City Clerk Kaitlin M. Wright said her office is hosting two information sessions, giving an overview of the upcoming shift away from all at-large councilors and School Committee members to both ward and at-large representatives. Her office will also present deadlines for those interested in running for office.

Sessions take place Monday, April 10, and Wednesday, April 26, both at 5 p.m., in the Theodore A. Pelosi Jr. City Council Chambers, room 202, in City Hall, 4 Summer St. There will be time for questions-and-answers.

Last August, the state legislature and Gov. Charlie Baker approved Haverhill’s home-rule petition that calls for the City Council to expand to 11 members with seven city councilors elected by ward with four others elected at-large.

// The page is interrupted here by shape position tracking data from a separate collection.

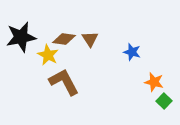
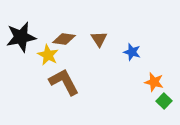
brown triangle: moved 9 px right
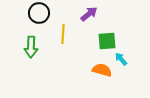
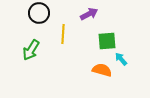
purple arrow: rotated 12 degrees clockwise
green arrow: moved 3 px down; rotated 30 degrees clockwise
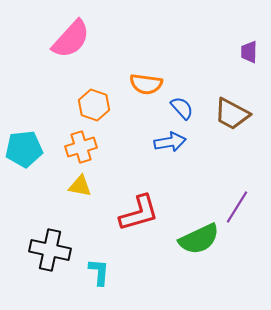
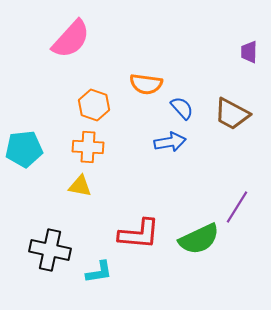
orange cross: moved 7 px right; rotated 20 degrees clockwise
red L-shape: moved 21 px down; rotated 21 degrees clockwise
cyan L-shape: rotated 76 degrees clockwise
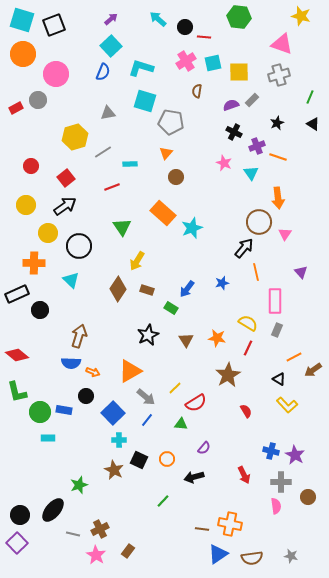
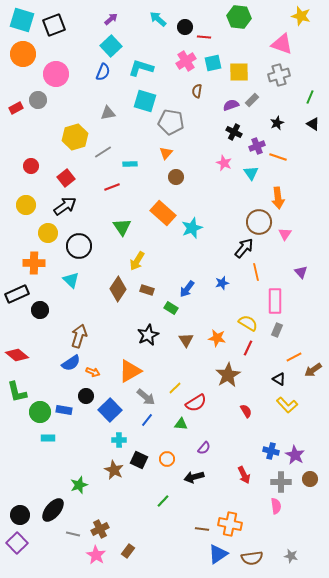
blue semicircle at (71, 363): rotated 36 degrees counterclockwise
blue square at (113, 413): moved 3 px left, 3 px up
brown circle at (308, 497): moved 2 px right, 18 px up
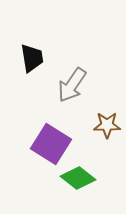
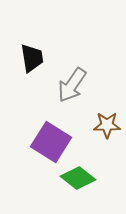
purple square: moved 2 px up
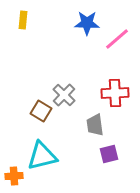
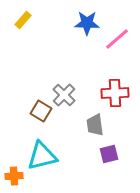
yellow rectangle: rotated 36 degrees clockwise
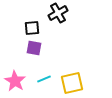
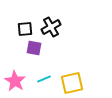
black cross: moved 7 px left, 14 px down
black square: moved 7 px left, 1 px down
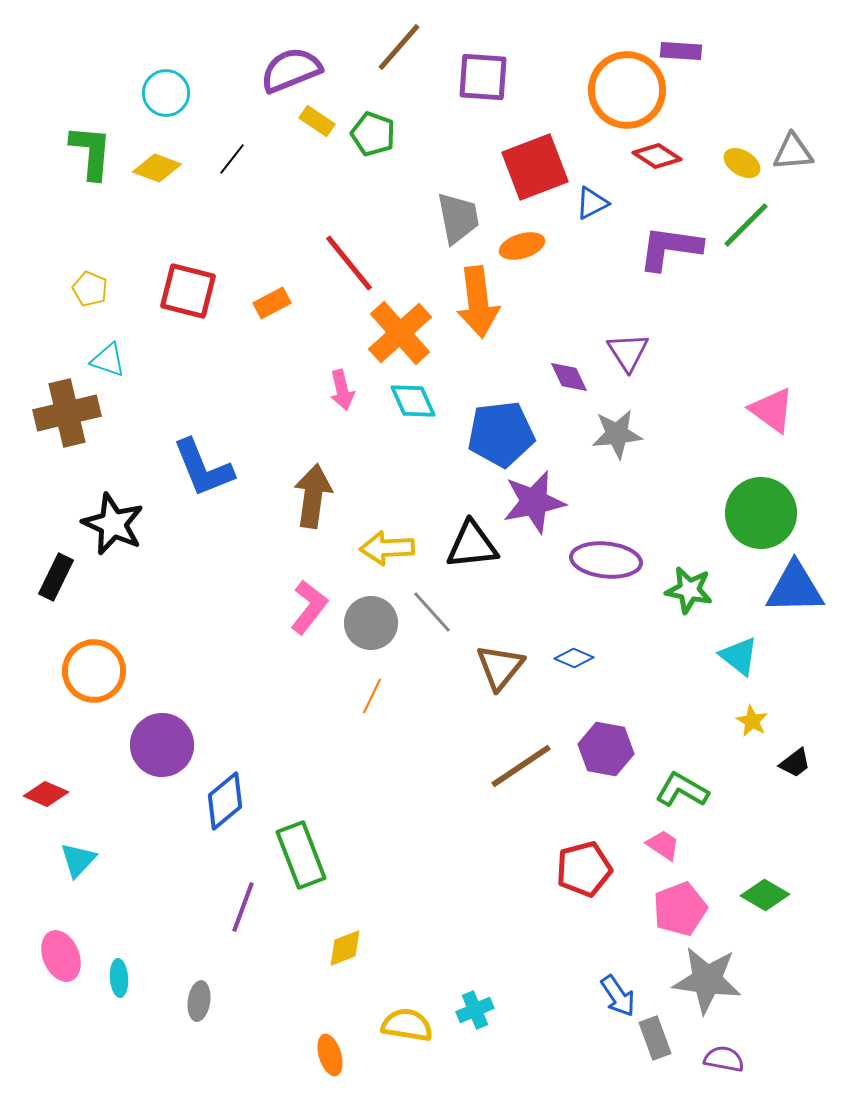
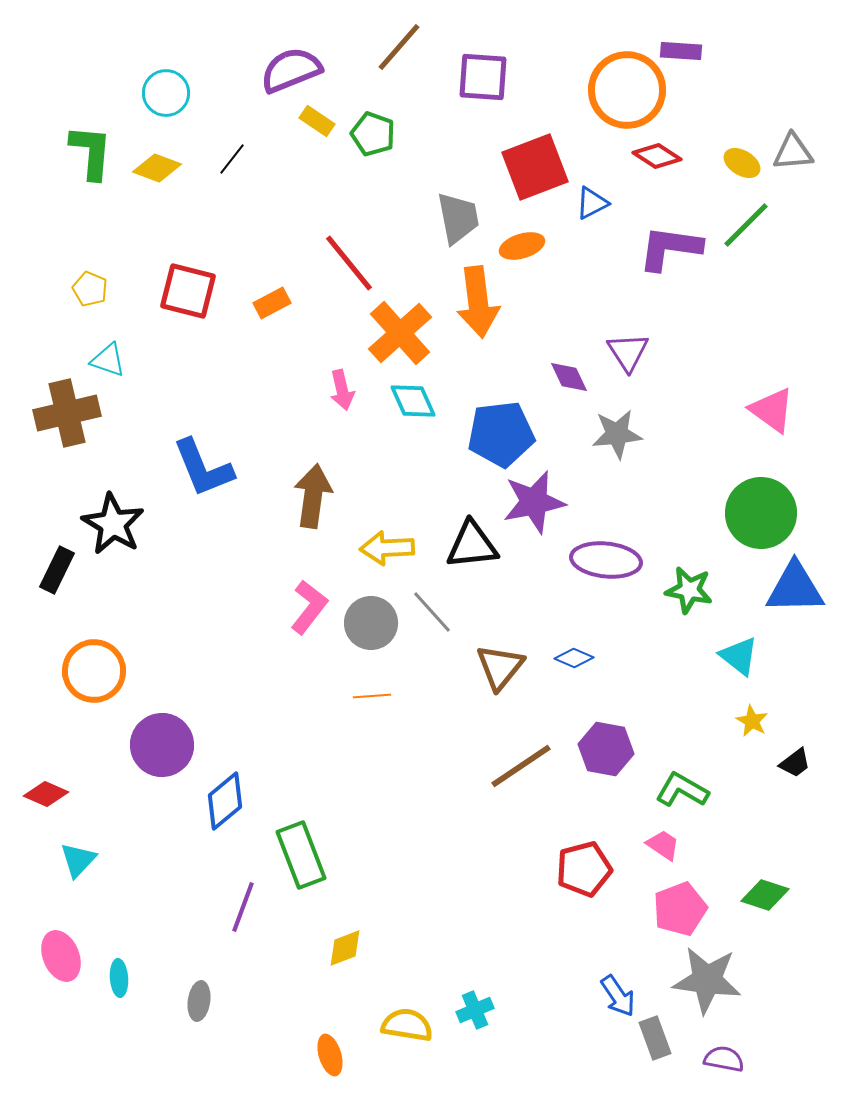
black star at (113, 524): rotated 6 degrees clockwise
black rectangle at (56, 577): moved 1 px right, 7 px up
orange line at (372, 696): rotated 60 degrees clockwise
green diamond at (765, 895): rotated 12 degrees counterclockwise
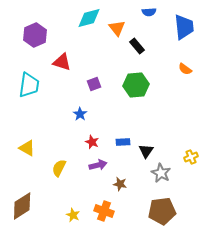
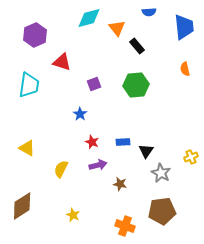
orange semicircle: rotated 40 degrees clockwise
yellow semicircle: moved 2 px right, 1 px down
orange cross: moved 21 px right, 15 px down
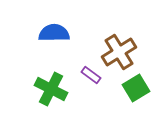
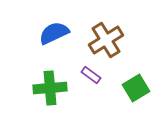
blue semicircle: rotated 24 degrees counterclockwise
brown cross: moved 13 px left, 12 px up
green cross: moved 1 px left, 1 px up; rotated 32 degrees counterclockwise
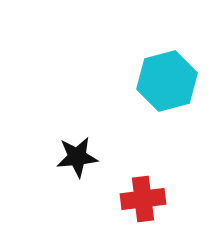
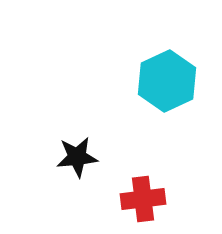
cyan hexagon: rotated 10 degrees counterclockwise
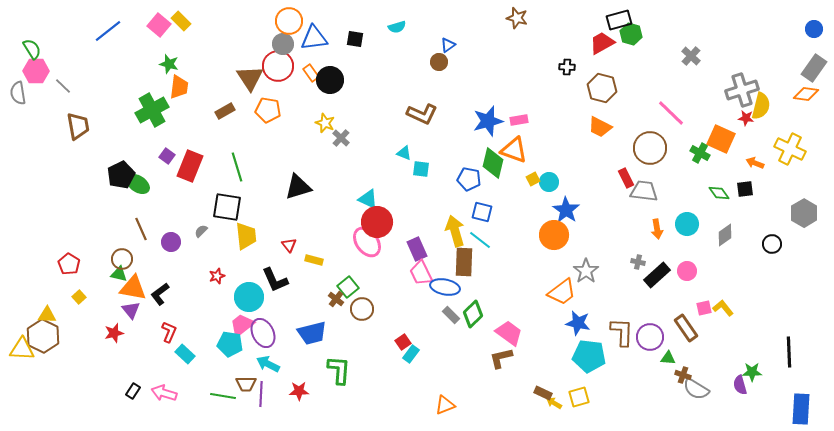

The school Committee will have seven ward members, three citywide representatives and the mayor as tiebreaker. It also reduces School Committee terms from four to two years. Those elected to four-year terms in 2021— Paul A. Magliocchetti, Maura L. Ryan-Ciardiello and Richard J. Rosa—are permitted to complete their terms of office at large.

Haverhill’s preliminary election, if needed, takes place Tuesday, Sept. 12, while the final election is Tuesday, Nov. 7. These are in addition to a special election to consider a Proposition 2 ½ debt exclusion vote to build a replacement Dr. Albert B. Consentino School Tuesday, June. 6.

Haverhill residents voted by a 2-1 margin in favor of ward representation in a non-binding referendum in 2021.

The latest push to change Haverhill’s charter began in January 2020 with a forum by the Latino Coalition and Greater Haverhill Indivisible. Boston-based Lawyers for Civil Rights, representing the Latino Coalition, followed up later with, what it called, a “demand” letter that stopped just short of threatening outright legal action if the city failed to implement ward-based elections.